Rudolph built a strong following. The word spread about her scene study, on-camera and audition technique classes. Her courses sold out. “I knew, I had this fire within me.” she says. She also enlisted top casting directors. «I offered workshops with casting people from NBC, CBS and FOX.” She ultimately had to move to a space three times as large. “I had to sign a commercial lease and double my rent and had a panic attack,” she recalls. “But I told myself, you can scale this. I think of the quote in the movie Field of Dreams: “If you build it, they will come.” I realized the more passionate I became, the more my numbers and value increased,” she says. Within eight years Rudolph, who started with nothing, built a million dollar company. Now The Actor’s Green Room grosses much more.
But Rudolph didn’t stop at acting technique and auditioning classes. Several years ago Kristin Hanggi, the Tony-nominated director of Rock of Ages and actress, author and meditation teacher Natalie Roy brought their holistic program C.R.E.A.T.E. to The Actor’s Green Room. An acronym for “Community Reclaiming Every Artists True Expression,” C.R.E.A.T.E. lovingly arms artists with tools to empower and support their dreams and growth. They established life-changing workshops for performers to come together to ignite and unleash their magical mojo. “Having C.R.E.A.T.E changed the whole scope of my company into blending the professional and holistic,” says Rudolph.
From there, Rudolph further expanded to add an online mastermind program called ELEVATE that is chock full of content. For example, Roy did a six-hour class on nerves. Business coach Jordan Ancel created a whole series on the physiology of business and goals. Rudolph offers a 26-week marketing course. “Every actor needs to understand the mechanics of how this really works because they don’t teach this in school,” she explains. There’s also a soul-supporting Facebook group called The Green Lounge that has nearly 11,000 members. “It’s really one-stop shopping for actors,” says Rudolph of all the offerings. “And now, through ELEVATE, I can teach you how to market yourself from anywhere in the world.”

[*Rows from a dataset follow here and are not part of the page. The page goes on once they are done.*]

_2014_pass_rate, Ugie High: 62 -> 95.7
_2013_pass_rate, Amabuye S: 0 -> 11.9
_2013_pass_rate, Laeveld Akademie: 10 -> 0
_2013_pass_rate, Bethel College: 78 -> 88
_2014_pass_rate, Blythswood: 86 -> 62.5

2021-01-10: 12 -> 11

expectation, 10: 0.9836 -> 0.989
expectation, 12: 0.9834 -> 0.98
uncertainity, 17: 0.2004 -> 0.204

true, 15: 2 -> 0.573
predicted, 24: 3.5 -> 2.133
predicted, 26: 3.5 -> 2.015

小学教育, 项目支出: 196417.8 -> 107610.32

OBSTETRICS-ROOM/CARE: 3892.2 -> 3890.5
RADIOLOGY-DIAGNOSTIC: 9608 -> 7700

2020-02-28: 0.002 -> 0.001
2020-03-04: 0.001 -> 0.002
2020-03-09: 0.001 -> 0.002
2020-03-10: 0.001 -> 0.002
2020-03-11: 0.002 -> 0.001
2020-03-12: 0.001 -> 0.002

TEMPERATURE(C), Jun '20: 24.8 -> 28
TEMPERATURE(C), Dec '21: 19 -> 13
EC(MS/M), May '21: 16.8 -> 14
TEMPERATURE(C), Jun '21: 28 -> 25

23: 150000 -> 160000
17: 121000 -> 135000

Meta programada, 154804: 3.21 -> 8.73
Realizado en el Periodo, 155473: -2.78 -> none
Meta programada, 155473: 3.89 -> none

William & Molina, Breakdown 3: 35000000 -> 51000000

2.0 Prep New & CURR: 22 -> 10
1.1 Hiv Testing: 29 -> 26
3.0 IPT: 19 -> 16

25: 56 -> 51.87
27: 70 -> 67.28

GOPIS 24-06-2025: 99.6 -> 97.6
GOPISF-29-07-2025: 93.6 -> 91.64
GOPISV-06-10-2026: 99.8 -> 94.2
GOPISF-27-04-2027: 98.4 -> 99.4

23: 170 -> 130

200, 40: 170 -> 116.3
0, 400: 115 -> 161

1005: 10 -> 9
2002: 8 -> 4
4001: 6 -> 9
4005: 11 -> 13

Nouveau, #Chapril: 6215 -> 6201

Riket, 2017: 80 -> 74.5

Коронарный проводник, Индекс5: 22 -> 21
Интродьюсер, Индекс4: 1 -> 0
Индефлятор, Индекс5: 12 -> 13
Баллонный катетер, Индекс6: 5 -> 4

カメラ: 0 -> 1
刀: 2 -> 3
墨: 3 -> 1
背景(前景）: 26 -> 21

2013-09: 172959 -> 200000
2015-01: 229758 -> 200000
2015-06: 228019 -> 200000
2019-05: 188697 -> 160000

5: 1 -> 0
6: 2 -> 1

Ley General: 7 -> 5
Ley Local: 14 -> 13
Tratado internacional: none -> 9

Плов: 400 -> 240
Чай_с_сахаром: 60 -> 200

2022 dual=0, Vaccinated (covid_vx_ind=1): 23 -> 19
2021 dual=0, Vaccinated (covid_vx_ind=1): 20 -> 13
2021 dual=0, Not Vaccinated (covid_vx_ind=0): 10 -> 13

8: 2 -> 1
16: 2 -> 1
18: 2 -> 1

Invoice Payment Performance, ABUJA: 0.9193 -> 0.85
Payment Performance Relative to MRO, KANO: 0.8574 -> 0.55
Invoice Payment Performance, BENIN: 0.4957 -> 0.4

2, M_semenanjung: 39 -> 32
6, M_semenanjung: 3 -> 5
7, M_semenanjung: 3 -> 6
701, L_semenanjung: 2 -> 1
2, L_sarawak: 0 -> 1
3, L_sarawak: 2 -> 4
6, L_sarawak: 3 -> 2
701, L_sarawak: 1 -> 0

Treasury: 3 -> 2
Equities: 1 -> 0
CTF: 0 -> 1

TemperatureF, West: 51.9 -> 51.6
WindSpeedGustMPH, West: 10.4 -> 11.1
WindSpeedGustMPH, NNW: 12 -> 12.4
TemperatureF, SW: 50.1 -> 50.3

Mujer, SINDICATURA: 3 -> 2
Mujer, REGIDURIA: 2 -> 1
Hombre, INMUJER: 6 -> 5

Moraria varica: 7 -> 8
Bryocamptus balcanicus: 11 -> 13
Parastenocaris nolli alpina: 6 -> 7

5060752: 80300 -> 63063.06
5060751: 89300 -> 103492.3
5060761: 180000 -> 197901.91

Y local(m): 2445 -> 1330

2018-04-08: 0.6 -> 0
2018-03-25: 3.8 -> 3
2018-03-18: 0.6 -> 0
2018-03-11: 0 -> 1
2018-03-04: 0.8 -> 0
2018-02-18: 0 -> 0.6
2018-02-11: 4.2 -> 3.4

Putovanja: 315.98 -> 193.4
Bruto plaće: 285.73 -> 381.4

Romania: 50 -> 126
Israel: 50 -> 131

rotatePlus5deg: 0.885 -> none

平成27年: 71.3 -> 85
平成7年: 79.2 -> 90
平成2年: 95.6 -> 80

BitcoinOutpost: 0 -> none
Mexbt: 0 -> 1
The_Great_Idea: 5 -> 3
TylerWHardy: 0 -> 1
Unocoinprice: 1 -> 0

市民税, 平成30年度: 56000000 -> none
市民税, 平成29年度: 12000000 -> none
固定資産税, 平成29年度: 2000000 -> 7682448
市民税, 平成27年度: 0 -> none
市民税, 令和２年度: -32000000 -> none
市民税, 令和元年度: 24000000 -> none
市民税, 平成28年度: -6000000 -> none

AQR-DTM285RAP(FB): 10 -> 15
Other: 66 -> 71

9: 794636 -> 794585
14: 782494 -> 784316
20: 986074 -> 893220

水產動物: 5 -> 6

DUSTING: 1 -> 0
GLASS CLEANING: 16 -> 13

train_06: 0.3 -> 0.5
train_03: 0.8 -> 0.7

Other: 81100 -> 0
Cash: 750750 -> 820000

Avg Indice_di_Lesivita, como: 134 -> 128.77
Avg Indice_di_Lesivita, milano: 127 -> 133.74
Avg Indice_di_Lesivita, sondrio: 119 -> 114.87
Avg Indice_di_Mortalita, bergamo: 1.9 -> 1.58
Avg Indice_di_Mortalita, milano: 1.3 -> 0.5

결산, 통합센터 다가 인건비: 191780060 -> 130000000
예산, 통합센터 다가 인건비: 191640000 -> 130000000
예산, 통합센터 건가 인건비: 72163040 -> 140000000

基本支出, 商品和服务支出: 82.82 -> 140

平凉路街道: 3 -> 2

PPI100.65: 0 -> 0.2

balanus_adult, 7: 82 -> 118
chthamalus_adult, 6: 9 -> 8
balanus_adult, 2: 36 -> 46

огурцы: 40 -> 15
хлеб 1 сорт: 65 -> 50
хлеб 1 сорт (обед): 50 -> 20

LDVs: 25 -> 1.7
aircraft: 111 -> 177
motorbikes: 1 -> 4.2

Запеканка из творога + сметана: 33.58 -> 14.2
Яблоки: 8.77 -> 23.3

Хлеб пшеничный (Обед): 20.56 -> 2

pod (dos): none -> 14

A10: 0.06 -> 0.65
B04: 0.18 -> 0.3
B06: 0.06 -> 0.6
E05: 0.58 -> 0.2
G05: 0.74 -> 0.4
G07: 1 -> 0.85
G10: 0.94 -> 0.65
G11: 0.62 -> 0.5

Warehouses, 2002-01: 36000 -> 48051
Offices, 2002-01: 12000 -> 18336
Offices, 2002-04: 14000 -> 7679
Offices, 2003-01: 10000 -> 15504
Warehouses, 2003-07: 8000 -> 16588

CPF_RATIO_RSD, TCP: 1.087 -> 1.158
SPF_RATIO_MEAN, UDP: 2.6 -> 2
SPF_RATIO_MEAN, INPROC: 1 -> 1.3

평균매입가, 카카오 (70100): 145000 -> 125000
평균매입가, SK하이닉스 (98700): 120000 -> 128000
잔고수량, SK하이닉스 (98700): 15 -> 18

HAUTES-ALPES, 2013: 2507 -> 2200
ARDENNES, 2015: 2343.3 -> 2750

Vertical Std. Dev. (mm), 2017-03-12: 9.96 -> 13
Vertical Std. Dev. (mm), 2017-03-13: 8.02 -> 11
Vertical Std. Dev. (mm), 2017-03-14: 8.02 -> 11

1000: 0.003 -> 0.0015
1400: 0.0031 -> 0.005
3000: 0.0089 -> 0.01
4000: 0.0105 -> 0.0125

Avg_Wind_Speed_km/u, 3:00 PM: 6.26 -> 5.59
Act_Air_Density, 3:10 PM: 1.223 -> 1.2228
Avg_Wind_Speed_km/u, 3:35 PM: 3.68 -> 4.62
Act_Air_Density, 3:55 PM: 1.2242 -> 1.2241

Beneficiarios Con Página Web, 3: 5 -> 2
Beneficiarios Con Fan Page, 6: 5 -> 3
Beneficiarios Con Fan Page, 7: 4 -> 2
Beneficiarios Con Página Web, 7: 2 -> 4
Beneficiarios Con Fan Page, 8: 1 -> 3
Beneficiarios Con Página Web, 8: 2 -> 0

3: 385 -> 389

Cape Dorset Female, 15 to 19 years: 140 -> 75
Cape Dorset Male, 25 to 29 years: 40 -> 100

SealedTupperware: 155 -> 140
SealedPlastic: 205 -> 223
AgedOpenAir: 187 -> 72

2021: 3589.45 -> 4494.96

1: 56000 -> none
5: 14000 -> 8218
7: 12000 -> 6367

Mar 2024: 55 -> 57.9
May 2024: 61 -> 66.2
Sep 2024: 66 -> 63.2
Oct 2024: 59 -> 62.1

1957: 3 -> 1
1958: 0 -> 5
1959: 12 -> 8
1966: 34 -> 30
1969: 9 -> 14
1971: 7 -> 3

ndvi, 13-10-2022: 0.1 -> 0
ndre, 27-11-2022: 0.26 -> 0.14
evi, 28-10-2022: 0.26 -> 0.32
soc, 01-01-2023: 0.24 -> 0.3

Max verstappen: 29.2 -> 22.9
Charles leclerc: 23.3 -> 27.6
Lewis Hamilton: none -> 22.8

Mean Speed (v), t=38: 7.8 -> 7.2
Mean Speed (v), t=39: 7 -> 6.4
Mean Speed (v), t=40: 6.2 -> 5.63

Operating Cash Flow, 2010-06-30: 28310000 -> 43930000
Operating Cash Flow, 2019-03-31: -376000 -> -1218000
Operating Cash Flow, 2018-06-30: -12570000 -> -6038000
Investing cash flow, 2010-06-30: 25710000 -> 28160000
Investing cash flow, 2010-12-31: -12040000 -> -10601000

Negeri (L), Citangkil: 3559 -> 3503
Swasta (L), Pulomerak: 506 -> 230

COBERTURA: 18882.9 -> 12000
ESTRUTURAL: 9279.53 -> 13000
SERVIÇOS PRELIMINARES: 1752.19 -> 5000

Actors find Rudolph’s services to be invaluable, especially since the competition is beyond fierce. For just one co-star role in a TV series, casting directors routinely receive a minimum of 800 submissions from agents and managers. But a mere 10 to 15 people are usually selected to audition. “Many of my actors are part of those 10 to 15,” says Rudolph. “I make sure they have an industry standard headshot that sells in two seconds, a well-formatted resume and an amazing simple and easy to navigate website.” Her philosophy has always been that you achieve more in community than you do with competition. “There is a place for everybody. You just have to understand how to market yourself and where you are going to fit. What makes you unique?” she adds.
Rudolph continues to find joy in helping people make into doors which are otherwise closed. “It’s so hard to break into a very saturated market. And much like in any business, you have a product,” she says. “You need to come up with an innovative and a smart angle. I teach people how to go into that shark tank and slay it.”